Comment by PunchyHamster
8 hours ago
It does make sense if you turn it around
"Having permanent patient by treating only symptoms is better than curing them right away"
Basically living (comfortably, or at all) as a subscription service
8 hours ago
It does make sense if you turn it around
"Having permanent patient by treating only symptoms is better than curing them right away"
Basically living (comfortably, or at all) as a subscription service
That assumes equal ability to manage a long-revenue-stream treatment that keeps people alive enough not to die but doesn't help them enough to stop taking it. Doable for somethings. Not so much against cancer.
And it assumes none of your competitors spot the cure that you suppressed or simply didn't look for and eat your lunch by taking all those patients away from you.
If you "accidentally" came up with a single-course cure for something like Crohn's or RA while trying to create a every-three-months recurring treatment instead, would you honestly shelve it? No.
You could make an argument that the incentives discourages certain types of research, but that's assuming a certain level of foreknowledge about how to treat or cure a lot of these things that I don't think we have right now.

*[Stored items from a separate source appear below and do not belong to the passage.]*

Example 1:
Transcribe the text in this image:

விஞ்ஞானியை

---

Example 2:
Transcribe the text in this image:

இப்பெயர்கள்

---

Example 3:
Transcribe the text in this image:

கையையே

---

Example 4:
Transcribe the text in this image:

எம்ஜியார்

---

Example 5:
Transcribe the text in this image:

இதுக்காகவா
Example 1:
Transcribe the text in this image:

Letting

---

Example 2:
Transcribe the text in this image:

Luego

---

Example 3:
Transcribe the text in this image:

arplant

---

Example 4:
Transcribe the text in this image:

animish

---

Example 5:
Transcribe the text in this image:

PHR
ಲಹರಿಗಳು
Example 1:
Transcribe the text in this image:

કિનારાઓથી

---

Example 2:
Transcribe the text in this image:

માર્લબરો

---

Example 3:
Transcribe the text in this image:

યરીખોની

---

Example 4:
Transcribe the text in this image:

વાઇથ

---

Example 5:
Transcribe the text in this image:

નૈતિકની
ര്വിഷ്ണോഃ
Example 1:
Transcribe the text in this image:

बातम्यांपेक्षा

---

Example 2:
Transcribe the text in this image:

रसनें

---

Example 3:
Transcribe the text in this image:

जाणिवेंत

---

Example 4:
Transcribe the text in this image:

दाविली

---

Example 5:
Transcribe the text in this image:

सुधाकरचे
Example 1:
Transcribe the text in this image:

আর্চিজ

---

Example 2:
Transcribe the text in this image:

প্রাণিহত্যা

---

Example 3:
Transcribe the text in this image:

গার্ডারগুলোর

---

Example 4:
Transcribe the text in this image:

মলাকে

No, this is the basic naive argument I'm responding to. It's nice to have long-term recurring revenue, but customers have a very strong preference for a cure, which means the owners of cures will outcompete the owners of subscription treatments. And then to say those cure-owners are in a "bad business", again, is like saying you'd go "aw shucks" if you happened on an enormous seam of gold.
It doesn't make any sense unless there is only one drug company with a total monopoly. Even if one drug company develops a highly profitable drug which only treats symptoms, all of their competitors still have a financial incentive to undercut them by developing a cure.
Aren't there ethical committees to avoid that? Health is not a normal business.
Goldman Sachs modus operandi is leaning too far on the parasitic side of the spectrum
https://jasonzweig.com/wall-street-and-the-vampire-squid-a-b...
That you can imagine an even better business model than X, does NOT mean X is a bad business model!